Basically, signals go into systems, and new signals come out. When they go in on the left side, we usually call them X; the output of a system is usually labeled Y. Y? Dunno. Anyhow, signals can be functions, or they can be discrete or continuous. Discrete functions have values at certain time steps, and that's it; continuous functions have a value at all times.
And then there's this diagram, which you also see a lot. I'm going to be a bad engineer and not label my axes or anything. It's a sketch.
Or in other words, equalizers (this is just a high-pass, you can generalize).
Diana opened class on the first day by playing us music (a signal) and showing us what it sounded like after passing through different filters (systems). First, the signal. (This isn't actually the one Diana played; it's what I had lying around. I don't know what song either is.)
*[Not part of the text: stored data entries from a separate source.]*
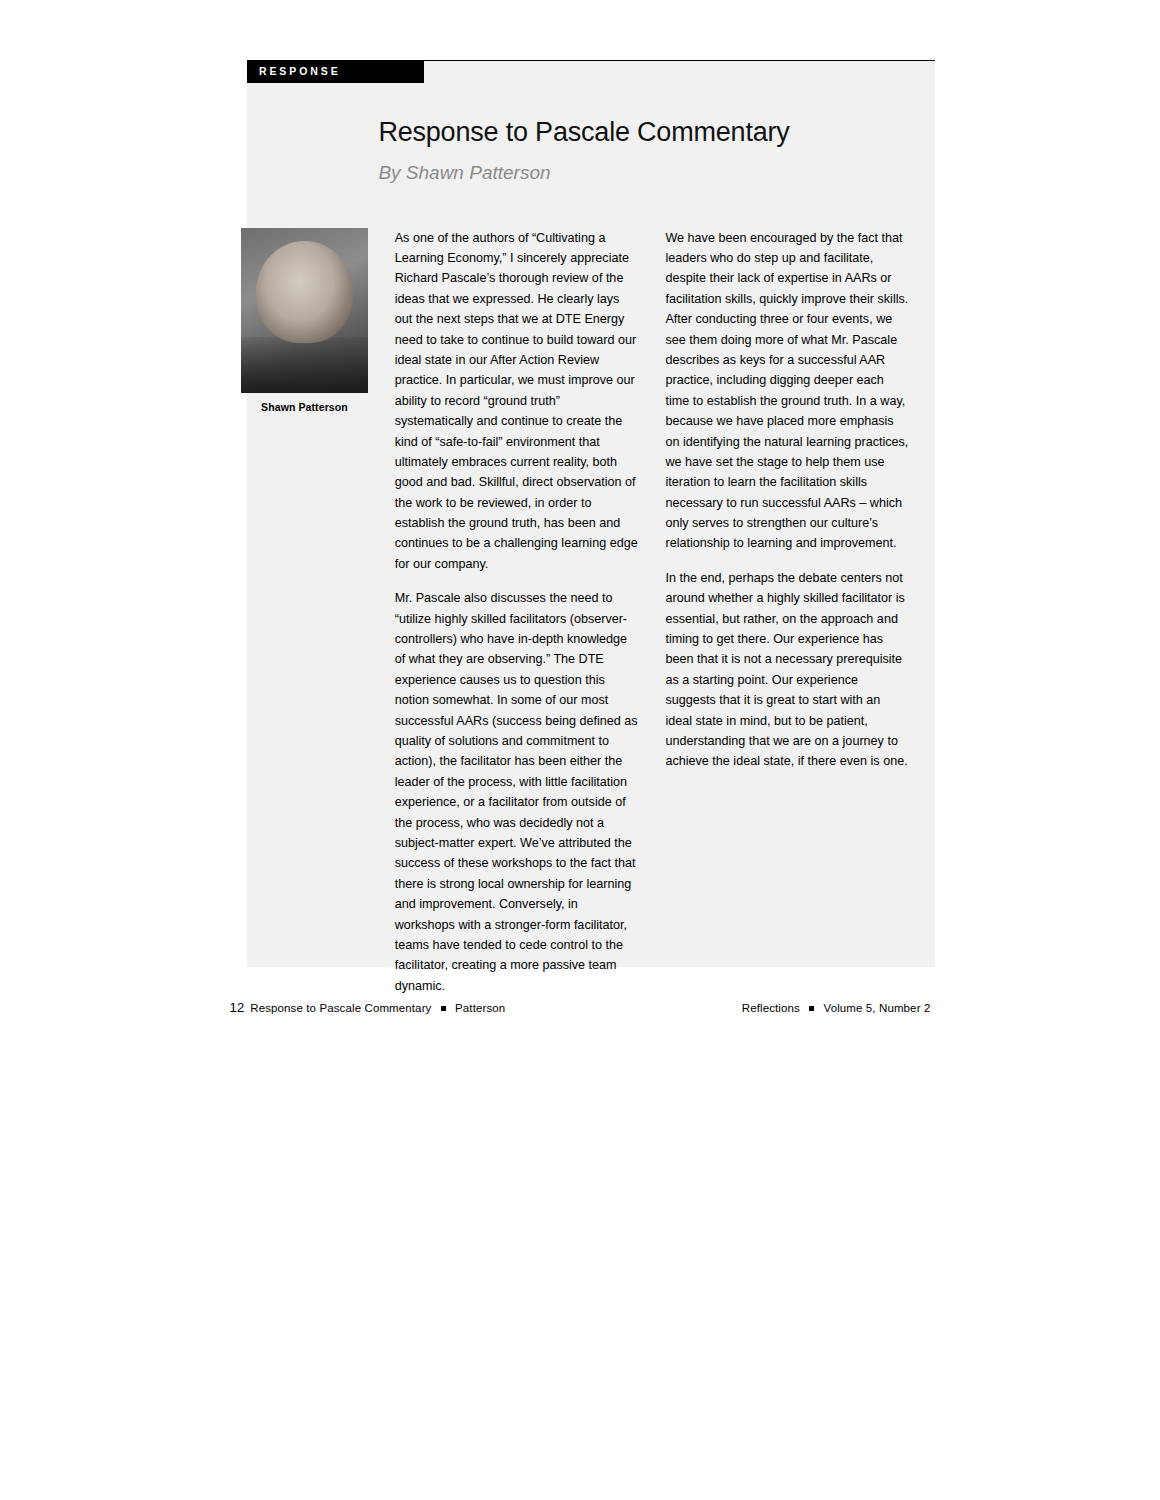RESPONSE
Response to Pascale Commentary
By Shawn Patterson
Shawn Patterson
As one of the authors of “Cultivating a Learning Economy,” I sincerely appreciate Richard Pascale’s thorough review of the ideas that we expressed. He clearly lays out the next steps that we at DTE Energy need to take to continue to build toward our ideal state in our After Action Review practice. In particular, we must improve our ability to record “ground truth” systematically and continue to create the kind of “safe-to-fail” environment that ultimately embraces current reality, both good and bad. Skillful, direct observation of the work to be reviewed, in order to establish the ground truth, has been and continues to be a challenging learning edge for our company.
Mr. Pascale also discusses the need to “utilize highly skilled facilitators (observer-controllers) who have in-depth knowledge of what they are observing.” The DTE experience causes us to question this notion somewhat. In some of our most successful AARs (success being defined as quality of solutions and commitment to action), the facilitator has been either the leader of the process, with little facilitation experience, or a facilitator from outside of the process, who was decidedly not a subject-matter expert. We’ve attributed the success of these workshops to the fact that there is strong local ownership for learning and improvement. Conversely, in workshops with a stronger-form facilitator, teams have tended to cede control to the facilitator, creating a more passive team dynamic.
We have been encouraged by the fact that leaders who do step up and facilitate, despite their lack of expertise in AARs or facilitation skills, quickly improve their skills. After conducting three or four events, we see them doing more of what Mr. Pascale describes as keys for a successful AAR practice, including digging deeper each time to establish the ground truth. In a way, because we have placed more emphasis on identifying the natural learning practices, we have set the stage to help them use iteration to learn the facilitation skills necessary to run successful AARs – which only serves to strengthen our culture’s relationship to learning and improvement.
In the end, perhaps the debate centers not around whether a highly skilled facilitator is essential, but rather, on the approach and timing to get there. Our experience has been that it is not a necessary prerequisite as a starting point. Our experience suggests that it is great to start with an ideal state in mind, but to be patient, understanding that we are on a journey to achieve the ideal state, if there even is one.
12 Response to Pascale Commentary Patterson
Reflections Volume 5, Number 2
The image quality makes my eyes hurt, but you can click on the picture to see a less-awful version. The green thing on the bottom is called a spectrogram, which is basically "continuous sheet music that's very hard to read." See hackish overlay of notes on top. Both sheet music and spectrograms tell you what frequencies are going at any given time, how long they are going for, and how loud they sound (fortes and accents in the sheet music, bolder colors for louder notes in the spectrograms). Anyway, this is a signal. And now: signals... the filtered versions.
Roughly translated to piano, high pass, low pass, and band pass mean "play the right hand", "play the left hand", and "play only the notes you hit with your thumbs. ("Pass" refers to the frequencies you allow to pass through.)
In reality, it sounds more like this, especially if you have a lower-order filter. They don't actually cut off the frequencies with perfect clean-ness, just more fade 'em out over time. This is why the little diagram of the filters (the red and green picture above) isn't a nice sharp step function, but a sort of funky little curve.
Another cool thing about the sheet music analogy is that the Fourier transform actually makes sense. The transform depends on the orthogonality of sines (which we had to prove in PDEs; I will see if I can dig up my chicken scratch on it) and says that you can split any signal into sine waves - or in other words, frequency components... or in other words, notes. This is a piece of music, but at any moment you can stop and say "hey, look at the keys (frequencies) I'm pressing on the piano" and break the chords down into individual notes. Fourier transforms take a signal in the time domain and transform it to one in the frequency domain, and vice versa. Kind of like saying "Ok, I can look at my music in terms of when I'm playing the notes, or in terms of what notes (frequencies) I play most often."
We also talked about complex arithmetic, which I won't write about now because it's basically "do you remember how to convert between polar and rectangular coordinates?" right now.